Shannon Murphy is an Ohio native who joined the Philadelphia dance community in 2007. After graduating Summa Cum Laude with a BA in Dance from Point Park University, Murphy began her exploration into the somatic and movement healing arts. She is now a level three Franklin Method Educator, one of a select few in the United States. Murphy uses the FM in both her pedagogy and choreography, and has taught FM at many universities and dance companies, training programs and workshops specifically for veterans and people with PTSD. Murphy continues on her journey to experience as much movement as possible, developing her own kinetic vocabulary to strengthen her pedagogy and develop her understanding of performance, community and communication through dance. Murphy proudly became a co-artistic director for idiosynCrazy productions alongside founder Jumatatu Poe in 2009. Since then, the company has produced performances as well as workshops, lecture demonstrations, panel discussions and other community events. Last year, Shannon was a FringeArts LAB Fellow, which supported her artistic research, experimentation and exploration of contemporary dance and cross-genre live performance work. As a choreographer, her work displays physical investigation, emotional intrigue and a curiosity of functionality both physically and metaphorically. Her work has been presented at the Goose Route Dance Festival, InFlux, Kelly Strayhorn Theater’s newMoves Contemporary Dance Festival, Community Education Center’s New Edge Mix, Philadelphia International Festival of the Arts and Group Motion Dance Company’s Spiel Uhr. In 2010-11, she was a New Edge Resident Artist at the CEC where she created her latest evening-length work, “Find.” idiosynCrazy’s latest work “Plastic City” was a collaboration with Jumatatu Poe, which had its Philadelphia premiere at the Society for Dance History Scholars conference and has also performed at the Barnes Foundation and the Suzanne Roberts Theater.
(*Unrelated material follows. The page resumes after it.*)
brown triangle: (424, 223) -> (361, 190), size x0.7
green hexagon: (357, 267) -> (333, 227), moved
As a freelance performer, Murphy has worked with many dance artists/companies, including Anonymous Bodies/Kate Watson-Wallace, Dance Theater X, Kosoko Performance Group, Nichole Canuso Dance Company, SCRAP Performance Group, Peggy Baker, Robert Battle, Wally Cardona and Rennie Harris. She is currently a faculty member at the University of The Arts, teaches at PARD, and has been a teaching artist for the Koresh School of dance and the Koresh Youth ensemble for seven years.
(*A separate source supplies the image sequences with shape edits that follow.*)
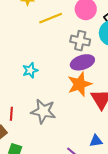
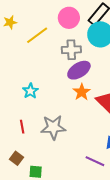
orange star: (80, 84) -> (82, 92), size x0.7
red line: (11, 114) -> (22, 127), moved

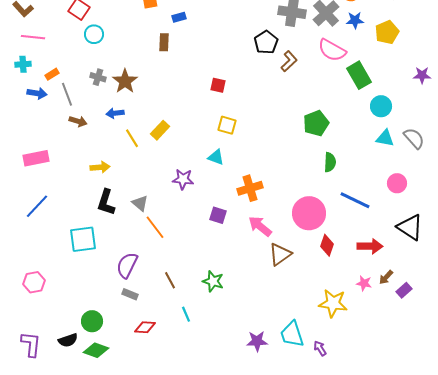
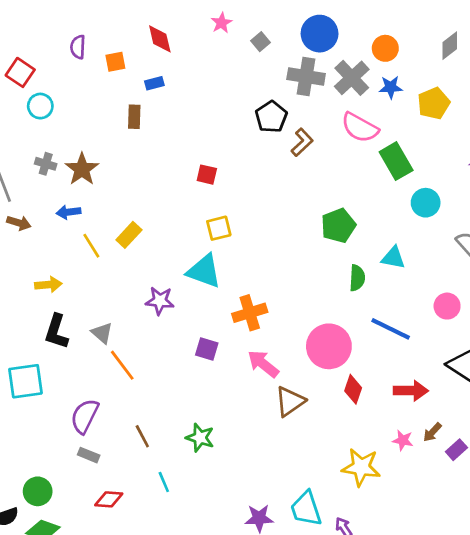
yellow square: (227, 125) -> (219, 228), turned -30
cyan triangle: (385, 138) -> (393, 258), moved
cyan triangle: (216, 157) -> (204, 271), size x1.6

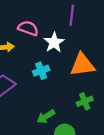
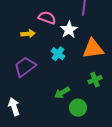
cyan cross: (41, 71) -> (58, 54), turned -32

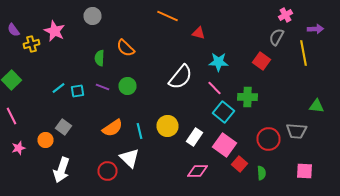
niv Acosta is a Brooklyn-based artist born and raised in Washington Heights, Manhattan. Niv is 25 years old, Dominican and transgender. He trained at the Martha Graham School of Contemporary Dance with Tadej Brdnik, Jessica Delia, Whitney V. Hunter and Catherine Cabeen. Acosta attended California Institute of the Arts, where he studied dance technique and choreography. He has presented his work at various events and spaces including The Sharon Disney Lund Theater at CalArts, Pieter Performance Space, and Human Resources in Los Angeles; The Community Education Center in Philadelphia; New York Live Arts, AUNTS at The New Museum, The Tank, and Danspace Project in New York; and Brooklyn Arts Exchange and the Center For Performance Research in Brooklyn. niv was awarded an Art and Social Change Grant through the Leeway Foundation. Other projects include we were an island (Vanessa Anspaugh, Danspace, 2014); Star Crap in Progress (Larissa Velez-Jackson, Center for Performance Research, 2013); An All Day Event.The End (Ralph Lemon, Danspace, 2012); Blues (Deborah Hay, Museum of Modern Art, New York 2012); Reusable Parts/Endless Love (Gerard & Kelly, Danspace Project at St. Marks Church on the Bowery, 2011); Eyes, Mouth, and All the Rest: Surrendering to the Desire of Others (Ishmael Houston-Jones, New York Live Arts, 2011); and gender < moving: queer bodies/home (with collaborators iele paloumpis and Jai Arun Ravine, Studio34 Yoga | Healing | Arts in Philadelphia, 2010), among others.